Jesse Salisbury’s Link series is a sculptural experiment of modular interlocking forms. The forms are carved and split from a single rectangular granite block and then the separated forms are moved around each other to form the finished sculpture arrangement. The result is a reductive sculpture larger than the original block with various forms possible depending on how the modular parts are arranged around each other. In particular Salisbury likes to contrast the raw split texture of the original granite block with the carved facets. The textures and motion of the sculpture creates a visual puzzle for the viewer to ponder the interior and exterior spaces, as well as contemplate the construction and movement.
Jesse Salisbury is an internationally celebrated artist from Steuben, Maine. He is the founding director and host of Schoodic International Sculpture Symposium. Their mission is to host Stone Sculpture Symposia in downeast Maine that will engage individuals and communities in public art. Salisbury has work in public collections including the Curtis Memorial Library in Brunswick, The Steuben Library, and Bartlett Wines in Gouldsboro, in addition to his symposium pieces in Egypt, Japan, South Korea, and New Zealand.

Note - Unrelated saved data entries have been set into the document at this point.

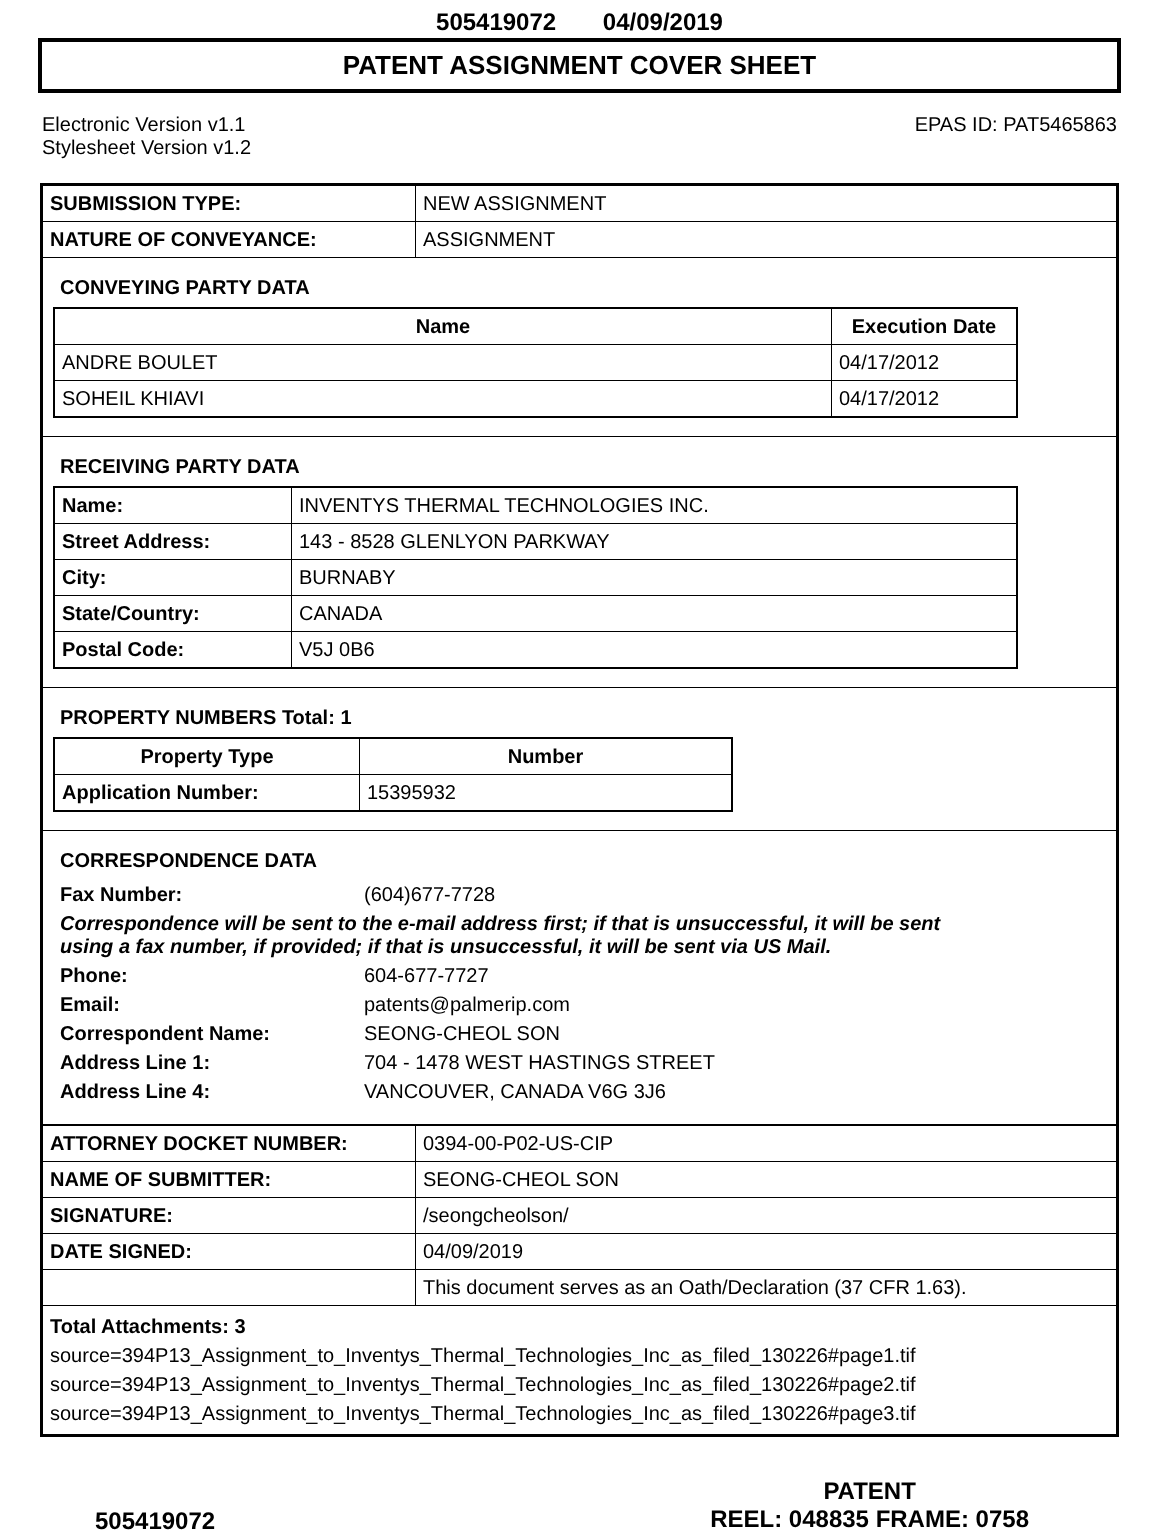505419072 04/09/2019
PATENT ASSIGNMENT COVER SHEET
Electronic Version v1.1
Stylesheet Version v1.2
EPAS ID: PAT5465863
| SUBMISSION TYPE: | NEW ASSIGNMENT |
| NATURE OF CONVEYANCE: | ASSIGNMENT |
CONVEYING PARTY DATA
| Name | Execution Date |
| --- | --- |
| ANDRE BOULET | 04/17/2012 |
| SOHEIL KHIAVI | 04/17/2012 |
RECEIVING PARTY DATA
| Name: | INVENTYS THERMAL TECHNOLOGIES INC. |
| Street Address: | 143 - 8528 GLENLYON PARKWAY |
| City: | BURNABY |
| State/Country: | CANADA |
| Postal Code: | V5J 0B6 |
PROPERTY NUMBERS Total: 1
| Property Type | Number |
| --- | --- |
| Application Number: | 15395932 |
CORRESPONDENCE DATA
| Fax Number: | (604)677-7728 |
Correspondence will be sent to the e-mail address first; if that is unsuccessful, it will be sent
using a fax number, if provided; if that is unsuccessful, it will be sent via US Mail.
| Phone: | 604-677-7727 |
| Email: | patents@palmerip.com |
| Correspondent Name: | SEONG-CHEOL SON |
| Address Line 1: | 704 - 1478 WEST HASTINGS STREET |
| Address Line 4: | VANCOUVER, CANADA V6G 3J6 |
| ATTORNEY DOCKET NUMBER: | 0394-00-P02-US-CIP |
| NAME OF SUBMITTER: | SEONG-CHEOL SON |
| SIGNATURE: | /seongcheolson/ |
| DATE SIGNED: | 04/09/2019 |
| | This document serves as an Oath/Declaration (37 CFR 1.63). |
Total Attachments: 3
source=394P13_Assignment_to_Inventys_Thermal_Technologies_Inc_as_filed_130226#page1.tif
source=394P13_Assignment_to_Inventys_Thermal_Technologies_Inc_as_filed_130226#page2.tif
source=394P13_Assignment_to_Inventys_Thermal_Technologies_Inc_as_filed_130226#page3.tif
505419072
PATENT
REEL: 048835 FRAME: 0758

Granite has played an important part in Maine’s history. In its peak usage in 1901, an estimated 3,500 workers were employed at 152 quarries on the mainland and off shore islands. Schooners laden with the stone would carry their cargo to public works projects along the east coast. It can be found in buildings and projects including the Brooklyn Bridge, the Church of St. John the Divine, and the Kennedy Memorial. Maine Granite is famous for the diversity of its color and texture and can often be traced back to the quarry it came from. It is the bedrock of Maine and remains an enduring medium for artists.
This sculpture is one of several generously donated to the City of Portland and the Jetport by William D. and Mary Louise Hamill.